D’après une image vidéo

Le 15 février 2018, l’impudence de certains services marocains a franchi un nouveau palier au cœur de Paris. Alors que l’Association de défense des droits de l’homme au Maroc (Asdhom) organisait à Paris un débat sur la liberté de la presse au Maroc, une quinzaine de baltaguia (des voyous chargés de mater les opposants dans certains pays arabes) ont saboté la conférence. Le groupe, qui s’était installé dans la salle, a commencé par interrompre et insulter les invités parmi lesquels se trouvaient Khadija Ryadi, ancienne présidente de l’Association marocaine des droits humains (AMDH) ou le journaliste Hicham Mansouri, qui a obtenu l’asile politique en France après un simulacre de procès à Rabat et une condamnation à dix mois de prison ferme en 2015. Puis, des interventions intempestives, on est passé aux menaces et aux violences verbales avant de s’attaquer physiquement à la soixantaine de participants en jetant sur eux des chaises. Pour terminer, ces « barbouzes d’un autre temps » ont, selon le communiqué de l’Asdhom, sectionné des câbles du disjoncteur, plongeant la salle dans l’obscurité. Il ne restait plus aux baltaguia qu’à lancer des boules puantes et à s’enfuir avant l’arrivée de la police1

Curieusement, dans la salle était également présente une députée de l’Union socialiste des forces populaires (USFP), Hanane Rihab, qui n’a rien trouvé de mieux que de prier les organisateurs de laisser parler les perturbateurs. Cette parlementaire sans foi ni loi imposée à la direction de l’USFP par les services de renseignement — Mehdi Ben Barka et Abderrahim Bouabid, les deux grands leaders de la gauche marocaine ont dû se retourner dans leur tombe — s’est autoproclamée récemment porte-parole des « filles violées » par Taoufik Bouachrine condamné à 12 ans de prison en novembre dernier au terme d’une parodie de procès. Directeur de deux sites d’information – alyaoum24.com et soltana.ma très suivis en raison de leur indépendance, Bouachrine a été accusé de trafic d’êtres humains, d’exploitation sexuelle, de viols, etc. Selon son comité de soutien et de nombreux observateurs, le journaliste est « victime d’un procès politique » et le pouvoir n’a trouvé que ces accusations montées de toutes pièces pour s’en débarrasser.

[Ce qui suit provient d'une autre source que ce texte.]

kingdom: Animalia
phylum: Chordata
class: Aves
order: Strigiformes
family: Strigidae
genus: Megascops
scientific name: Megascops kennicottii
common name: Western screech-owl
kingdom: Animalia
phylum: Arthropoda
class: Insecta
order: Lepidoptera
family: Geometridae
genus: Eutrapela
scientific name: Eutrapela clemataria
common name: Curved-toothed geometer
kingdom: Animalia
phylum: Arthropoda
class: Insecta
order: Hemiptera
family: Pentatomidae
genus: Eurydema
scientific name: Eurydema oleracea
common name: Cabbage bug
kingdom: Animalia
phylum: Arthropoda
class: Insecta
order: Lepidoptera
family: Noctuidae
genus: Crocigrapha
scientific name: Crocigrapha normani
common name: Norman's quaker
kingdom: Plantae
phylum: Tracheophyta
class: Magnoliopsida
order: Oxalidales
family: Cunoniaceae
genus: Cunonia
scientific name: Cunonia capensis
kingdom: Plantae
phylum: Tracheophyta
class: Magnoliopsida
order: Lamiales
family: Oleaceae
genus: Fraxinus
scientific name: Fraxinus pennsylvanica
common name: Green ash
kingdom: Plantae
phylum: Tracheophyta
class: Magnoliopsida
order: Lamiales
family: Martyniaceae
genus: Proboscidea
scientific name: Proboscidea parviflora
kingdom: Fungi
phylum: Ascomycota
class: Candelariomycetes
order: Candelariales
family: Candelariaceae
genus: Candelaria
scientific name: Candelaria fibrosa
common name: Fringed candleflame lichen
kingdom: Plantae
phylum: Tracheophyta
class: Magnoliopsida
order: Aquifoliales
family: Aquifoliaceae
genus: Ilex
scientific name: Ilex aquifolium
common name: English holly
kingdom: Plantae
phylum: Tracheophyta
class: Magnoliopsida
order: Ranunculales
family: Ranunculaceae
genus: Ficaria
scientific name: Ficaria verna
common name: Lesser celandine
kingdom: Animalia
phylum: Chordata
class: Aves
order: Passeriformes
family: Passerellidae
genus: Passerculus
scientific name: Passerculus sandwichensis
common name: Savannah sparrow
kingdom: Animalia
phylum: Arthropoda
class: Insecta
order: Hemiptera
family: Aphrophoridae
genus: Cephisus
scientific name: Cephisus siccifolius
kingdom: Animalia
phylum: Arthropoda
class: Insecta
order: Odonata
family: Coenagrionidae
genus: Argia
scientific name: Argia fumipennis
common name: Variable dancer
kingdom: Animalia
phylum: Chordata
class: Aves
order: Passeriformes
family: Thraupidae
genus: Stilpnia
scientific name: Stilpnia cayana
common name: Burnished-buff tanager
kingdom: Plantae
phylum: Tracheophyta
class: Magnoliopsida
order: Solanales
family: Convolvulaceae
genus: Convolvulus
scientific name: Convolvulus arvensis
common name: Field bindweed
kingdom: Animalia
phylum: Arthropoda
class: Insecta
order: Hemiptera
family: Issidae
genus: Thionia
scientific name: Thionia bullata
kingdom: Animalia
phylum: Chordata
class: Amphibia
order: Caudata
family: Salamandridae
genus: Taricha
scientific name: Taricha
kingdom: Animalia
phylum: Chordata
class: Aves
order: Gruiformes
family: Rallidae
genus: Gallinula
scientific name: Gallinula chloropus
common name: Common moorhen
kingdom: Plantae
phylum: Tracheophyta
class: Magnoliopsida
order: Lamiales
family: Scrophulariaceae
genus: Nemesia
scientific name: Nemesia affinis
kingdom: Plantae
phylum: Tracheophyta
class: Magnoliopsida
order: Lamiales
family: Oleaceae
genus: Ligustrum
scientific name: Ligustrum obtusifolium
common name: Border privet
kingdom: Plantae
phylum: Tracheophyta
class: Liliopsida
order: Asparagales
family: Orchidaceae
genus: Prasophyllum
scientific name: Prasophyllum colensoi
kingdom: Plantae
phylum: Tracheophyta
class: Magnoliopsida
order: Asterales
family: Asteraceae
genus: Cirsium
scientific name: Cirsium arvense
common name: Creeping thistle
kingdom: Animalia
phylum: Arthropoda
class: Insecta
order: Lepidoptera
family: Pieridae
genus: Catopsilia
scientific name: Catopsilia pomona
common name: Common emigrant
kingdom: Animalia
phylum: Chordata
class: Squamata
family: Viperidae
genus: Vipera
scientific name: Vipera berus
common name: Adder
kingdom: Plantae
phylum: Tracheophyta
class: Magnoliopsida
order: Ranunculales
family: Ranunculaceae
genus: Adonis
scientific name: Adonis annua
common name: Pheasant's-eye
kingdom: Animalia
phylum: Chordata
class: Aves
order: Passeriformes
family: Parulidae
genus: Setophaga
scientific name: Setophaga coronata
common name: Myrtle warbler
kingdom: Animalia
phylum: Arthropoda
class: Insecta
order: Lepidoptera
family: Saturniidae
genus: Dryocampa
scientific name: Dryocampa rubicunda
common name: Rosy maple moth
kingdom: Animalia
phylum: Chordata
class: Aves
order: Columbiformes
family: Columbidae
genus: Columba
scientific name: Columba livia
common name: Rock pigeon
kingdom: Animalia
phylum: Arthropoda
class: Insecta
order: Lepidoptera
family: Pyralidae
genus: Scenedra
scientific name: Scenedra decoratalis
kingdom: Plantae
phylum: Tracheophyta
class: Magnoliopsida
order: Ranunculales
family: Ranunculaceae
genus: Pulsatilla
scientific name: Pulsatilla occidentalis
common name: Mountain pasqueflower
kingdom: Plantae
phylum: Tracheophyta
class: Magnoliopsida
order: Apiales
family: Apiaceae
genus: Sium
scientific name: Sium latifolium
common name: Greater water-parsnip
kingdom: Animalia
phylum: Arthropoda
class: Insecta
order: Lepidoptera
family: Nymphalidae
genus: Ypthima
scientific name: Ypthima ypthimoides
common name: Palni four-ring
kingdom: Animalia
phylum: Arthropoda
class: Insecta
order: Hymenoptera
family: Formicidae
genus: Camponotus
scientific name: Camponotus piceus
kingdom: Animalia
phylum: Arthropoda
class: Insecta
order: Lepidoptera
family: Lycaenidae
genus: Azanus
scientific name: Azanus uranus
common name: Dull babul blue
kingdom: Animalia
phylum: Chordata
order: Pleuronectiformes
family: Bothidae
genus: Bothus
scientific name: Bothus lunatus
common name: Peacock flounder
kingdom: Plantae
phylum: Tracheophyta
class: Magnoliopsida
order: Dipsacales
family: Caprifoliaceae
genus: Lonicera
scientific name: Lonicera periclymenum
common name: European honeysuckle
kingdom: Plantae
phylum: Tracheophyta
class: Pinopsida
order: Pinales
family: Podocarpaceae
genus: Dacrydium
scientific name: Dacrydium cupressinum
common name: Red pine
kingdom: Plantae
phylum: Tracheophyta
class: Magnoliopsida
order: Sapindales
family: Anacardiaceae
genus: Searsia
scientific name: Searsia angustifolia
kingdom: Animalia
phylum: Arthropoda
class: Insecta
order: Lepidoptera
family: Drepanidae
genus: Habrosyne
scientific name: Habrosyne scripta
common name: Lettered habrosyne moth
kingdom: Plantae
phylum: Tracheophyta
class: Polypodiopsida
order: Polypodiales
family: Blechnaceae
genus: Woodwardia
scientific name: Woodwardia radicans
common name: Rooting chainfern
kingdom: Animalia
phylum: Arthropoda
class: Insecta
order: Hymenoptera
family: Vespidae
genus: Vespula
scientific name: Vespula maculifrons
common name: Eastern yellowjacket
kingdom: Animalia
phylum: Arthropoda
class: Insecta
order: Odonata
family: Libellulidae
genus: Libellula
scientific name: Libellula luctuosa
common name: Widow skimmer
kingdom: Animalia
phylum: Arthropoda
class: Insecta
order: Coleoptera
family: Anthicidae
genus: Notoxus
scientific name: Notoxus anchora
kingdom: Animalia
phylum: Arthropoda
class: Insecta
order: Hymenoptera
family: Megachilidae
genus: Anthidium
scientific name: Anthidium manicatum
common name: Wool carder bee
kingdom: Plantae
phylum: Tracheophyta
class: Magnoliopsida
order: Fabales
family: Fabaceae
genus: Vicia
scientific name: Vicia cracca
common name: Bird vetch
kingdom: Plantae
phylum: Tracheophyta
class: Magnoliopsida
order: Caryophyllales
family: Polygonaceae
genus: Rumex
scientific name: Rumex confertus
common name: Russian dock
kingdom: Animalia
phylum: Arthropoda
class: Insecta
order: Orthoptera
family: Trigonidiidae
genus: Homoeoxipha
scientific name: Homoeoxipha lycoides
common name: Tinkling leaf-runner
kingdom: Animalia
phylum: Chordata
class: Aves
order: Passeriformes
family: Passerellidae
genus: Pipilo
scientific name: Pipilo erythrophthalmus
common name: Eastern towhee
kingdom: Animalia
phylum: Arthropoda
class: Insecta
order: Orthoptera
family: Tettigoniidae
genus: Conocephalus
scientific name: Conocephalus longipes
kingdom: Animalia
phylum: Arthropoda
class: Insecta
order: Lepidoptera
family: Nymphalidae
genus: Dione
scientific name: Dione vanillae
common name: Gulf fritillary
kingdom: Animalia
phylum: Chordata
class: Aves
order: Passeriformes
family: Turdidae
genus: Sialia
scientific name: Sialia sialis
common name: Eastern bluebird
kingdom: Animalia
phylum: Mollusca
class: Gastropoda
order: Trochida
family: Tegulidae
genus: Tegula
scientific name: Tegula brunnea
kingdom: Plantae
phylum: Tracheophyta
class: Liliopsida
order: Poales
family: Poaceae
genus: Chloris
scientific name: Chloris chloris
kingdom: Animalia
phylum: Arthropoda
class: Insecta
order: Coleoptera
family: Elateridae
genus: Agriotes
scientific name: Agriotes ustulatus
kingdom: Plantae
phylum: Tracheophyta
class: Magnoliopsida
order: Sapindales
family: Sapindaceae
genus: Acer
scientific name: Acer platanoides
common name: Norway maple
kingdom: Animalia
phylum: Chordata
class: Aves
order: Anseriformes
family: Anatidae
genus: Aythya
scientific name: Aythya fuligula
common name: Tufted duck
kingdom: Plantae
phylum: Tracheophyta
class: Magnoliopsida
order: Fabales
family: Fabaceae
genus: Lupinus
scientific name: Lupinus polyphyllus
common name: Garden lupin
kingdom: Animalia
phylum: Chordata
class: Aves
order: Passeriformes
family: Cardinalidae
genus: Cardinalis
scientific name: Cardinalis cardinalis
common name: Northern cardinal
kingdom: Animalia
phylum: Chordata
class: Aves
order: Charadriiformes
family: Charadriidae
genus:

Historien et cofondateur du journalisme d’investigation, Maâti Monjib, qui était dans la salle, est régulièrement attaqué par cette étrange socialiste en raison de ses activités en faveur des droits humains. L’avocat Mohammed Karout, qui travaille depuis longtemps comme avocat de la police et des services de renseignements, était également présent. Connu pour son langage ordurier, il s’est beaucoup impliqué dans la lutte contre le mouvement populaire du Rif (Hirak-Anhezzi). La présence de ces deux « politiques » inconditionnels du régime s’explique, selon Maâti Monjib, par leur crainte de voir évoquer au cours des débats l’affaire Bouachrine et d’autres sujets gênants pour le régime, comme la multiplication des moyens de pression sur les journaux.

Des pratiques anciennes

Si cette intrusion a pris une ampleur et une forme inédites, les violences verbales et physiques hors du royaume de l’appareil sécuritaire marocain et de ses agents ne sont malheureusement pas nouvelles. Avec parfois l’aide de « politiques » (diplomates, parlementaires, etc.), certaines officines de basse police spécialisées dans le tabassage ou l’intimidation d’opposants marocains n’hésitent plus à intervenir à l’étranger. Avec plus ou moins de succès.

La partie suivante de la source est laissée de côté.